Termine edilizio sospeso ma non interrotto dalle pronunce favorevoli (Cons. Stato n. 7 del 31.07.2026)
Principi di diritto (Massima)
Il termine di novanta giorni fissato dall’art. 31, comma 3, del d.P.R. n. 380 del 2001 per ottemperare all’ordine di ripristino è sospeso dalla pronuncia cautelare o dalla sentenza di primo grado del giudice amministrativo favorevole al ricorrente e riprende a decorrere a seguito della comunicazione di un provvedimento giurisdizionale di segno contrario, fatta salva la verifica in concreto dell’esigibilità dell’esecuzione nel tempo residuo e la possibilità di chiedere l’accertamento di conformità o un ulteriore congruo termine. Il Comune diventa di diritto proprietario del bene anche se la misura cautelare favorevole è intervenuta dopo il decorso del termine, allorché il ricorso sia stato definitivamente respinto. La mancata ottemperanza costituisce illecito amministrativo omissivo propter rem, non scriminato dall’esercizio del diritto di culto, che va svolto nel rispetto della disciplina urbanistica ed edilizia.
Il Fatto
Il Comune di Monfalcone, con ordinanza del 15 novembre 2023, ha rilevato che un’associazione islamica utilizzava un immobile come luogo di culto in difformità dai titoli edilizi e dallo strumento urbanistico, ordinando il ripristino della destinazione d’uso entro novanta giorni dalla notifica, avvenuta il 25 novembre 2023. L’associazione ha impugnato l’ordinanza dinanzi al TAR, che ha respinto la domanda cautelare; in appello cautelare, il Consiglio di Stato ha sospeso gli effetti del provvedimento e sollecitato un confronto tra le parti. Il TAR ha poi accolto il ricorso, ma la Seconda Sezione, con sentenza n. 2821 del 2025, ha riformato la decisione. Il Comune, accertata la prosecuzione dell’attività di culto, ha emanato l’ordinanza di acquisizione del bene al patrimonio indisponibile, impugnata dall’associazione. Con sentenza non definitiva, la Seconda Sezione ha rimesso all’Adunanza Plenaria il quesito sulla natura sospensiva o interruttiva delle pronunce favorevoli sul termine per ottemperare.

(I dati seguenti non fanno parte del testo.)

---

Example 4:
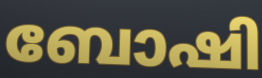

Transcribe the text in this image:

ബോഷി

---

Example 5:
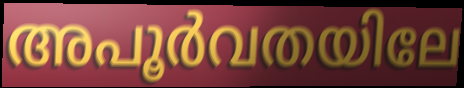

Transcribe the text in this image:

അപൂർവതയിലേ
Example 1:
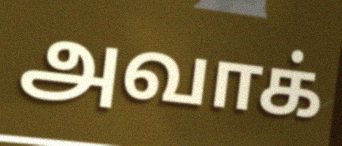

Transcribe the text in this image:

அவாக்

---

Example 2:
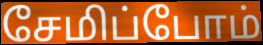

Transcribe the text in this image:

சேமிப்போம்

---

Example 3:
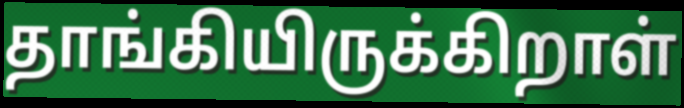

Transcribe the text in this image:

தாங்கியிருக்கிறாள்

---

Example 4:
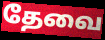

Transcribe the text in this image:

தேவை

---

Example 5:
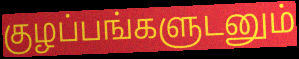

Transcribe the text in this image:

குழப்பங்களுடனும்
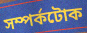
সম্পৰ্কটোক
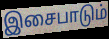
இசைபாடும்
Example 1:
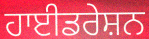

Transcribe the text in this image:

ਹਾਈਡਰੇਸ਼ਨ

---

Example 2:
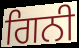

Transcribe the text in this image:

ਗਿਨੀ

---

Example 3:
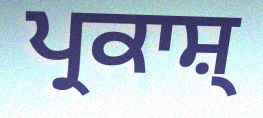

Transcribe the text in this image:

ਪ੍ਰਕਾਸ਼੍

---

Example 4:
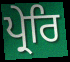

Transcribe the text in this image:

ਪ੍ਰੇਰਿ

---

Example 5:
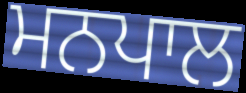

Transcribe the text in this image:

ਮਨਪਾਲ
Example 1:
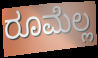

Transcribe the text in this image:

ರೂಮೆಲ್ಲ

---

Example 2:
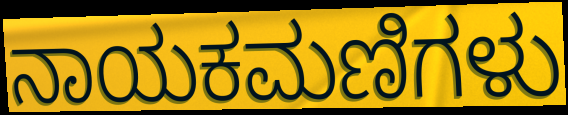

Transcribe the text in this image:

ನಾಯಕಮಣಿಗಳು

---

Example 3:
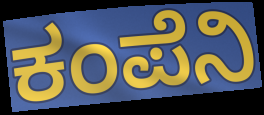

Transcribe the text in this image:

ಕಂಪೆನಿ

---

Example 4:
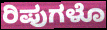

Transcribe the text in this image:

ರಿಪುಗಳೊ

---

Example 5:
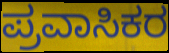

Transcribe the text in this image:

ಪ್ರವಾಸಿಕರ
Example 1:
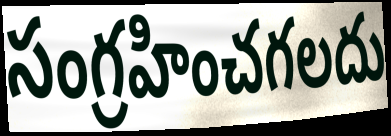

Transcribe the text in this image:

సంగ్రహించగలదు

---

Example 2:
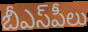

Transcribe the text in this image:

బీఎస్‌పీలు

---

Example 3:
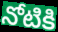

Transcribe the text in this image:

నోటికి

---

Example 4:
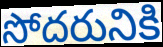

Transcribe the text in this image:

సోదరునికి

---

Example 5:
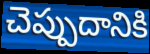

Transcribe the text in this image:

చెప్పుదానికి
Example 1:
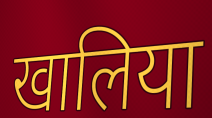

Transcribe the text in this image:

खालिया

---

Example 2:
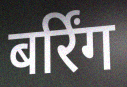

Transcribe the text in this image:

बर्रिंग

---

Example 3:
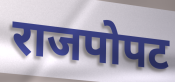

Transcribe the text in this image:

राजपोपट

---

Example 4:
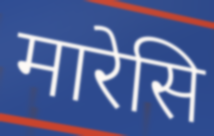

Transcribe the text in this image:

मारेसि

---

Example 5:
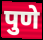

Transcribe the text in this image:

पुणे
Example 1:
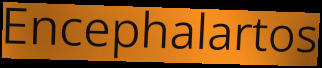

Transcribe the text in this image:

Encephalartos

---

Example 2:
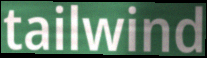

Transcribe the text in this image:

tailwind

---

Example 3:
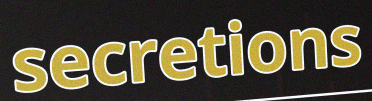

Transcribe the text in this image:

secretions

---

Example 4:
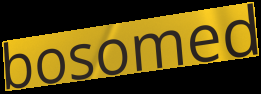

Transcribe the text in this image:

bosomed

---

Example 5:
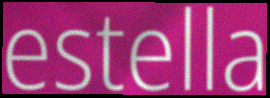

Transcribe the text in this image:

estella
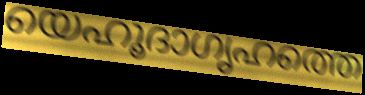
യെഹൂദാഗൃഹത്തെ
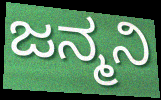
ಜನ್ಮನಿ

La Motivazione della Corte
L’Adunanza Plenaria ha preliminarmente verificato che, nel caso di specie, il termine di novanta giorni era interamente decorso prima dell’emanazione del primo decreto cautelare favorevole all’associazione, del 29 febbraio 2024. Ha quindi escluso che le pronunce cautelari, intervenute quando il termine era già spirato, potessero avere efficacia interruttiva, atteso che non vi era più alcuna frazione di termine da sospendere o interrompere. Ha inoltre precisato che, con la sentenza definitiva che ha riconosciuto la legittimità dell’ordine di ripristino, le misure cautelari sono divenute giuridicamente irrilevanti, ai sensi dell’art. 389 cod. pen..
Quanto al quesito nomofilattico, la Corte ha aderito all’orientamento maggioritario secondo cui le pronunce favorevoli al ricorrente, anche se poi caducate, comportano la mera sospensione del termine di novanta giorni, e non la sua interruzione. L’effetto acquisitivo ope legis del bene al patrimonio comunale si perfeziona alla scadenza del termine e non viene meno per effetto di provvedimenti giurisdizionali provvisori che diventino irrilevanti all’esito del giudizio. Il ricorrente non può trarre vantaggio da statuizioni cautelari o di primo grado favorevoli quando la sua domanda sia stata definitivamente respinta, in applicazione del principio factum infectum fieri nequit e della natura meramente strumentale della tutela cautelare rispetto alla decisione di merito.
La Corte ha escluso che l’esercizio del diritto di culto in forma associata possa configurare una esimente dello stato di necessità, non essendo la situazione di pericolo cagionata da terzi ma dal mutamento di destinazione d’uso dell’interessato, né una lesione del principio di proporzionalità, non avendo l’associazione fornito all’Amministrazione circostanze personali idonee a rendere sproporzionata la sanzione. L’attività di culto va svolta nel rispetto delle regole urbanistiche ed edilizie e dei valori di sicurezza e incolumità, come ribadito dalla giurisprudenza costituzionale ed europea richiamata.
L’istanza di cancellazione dell’espressione contenuta nella memoria di primo grado è stata respinta, rientrando nella dialettica critica tra le parti. Le spese sono state compensate per la novità delle questioni trattate.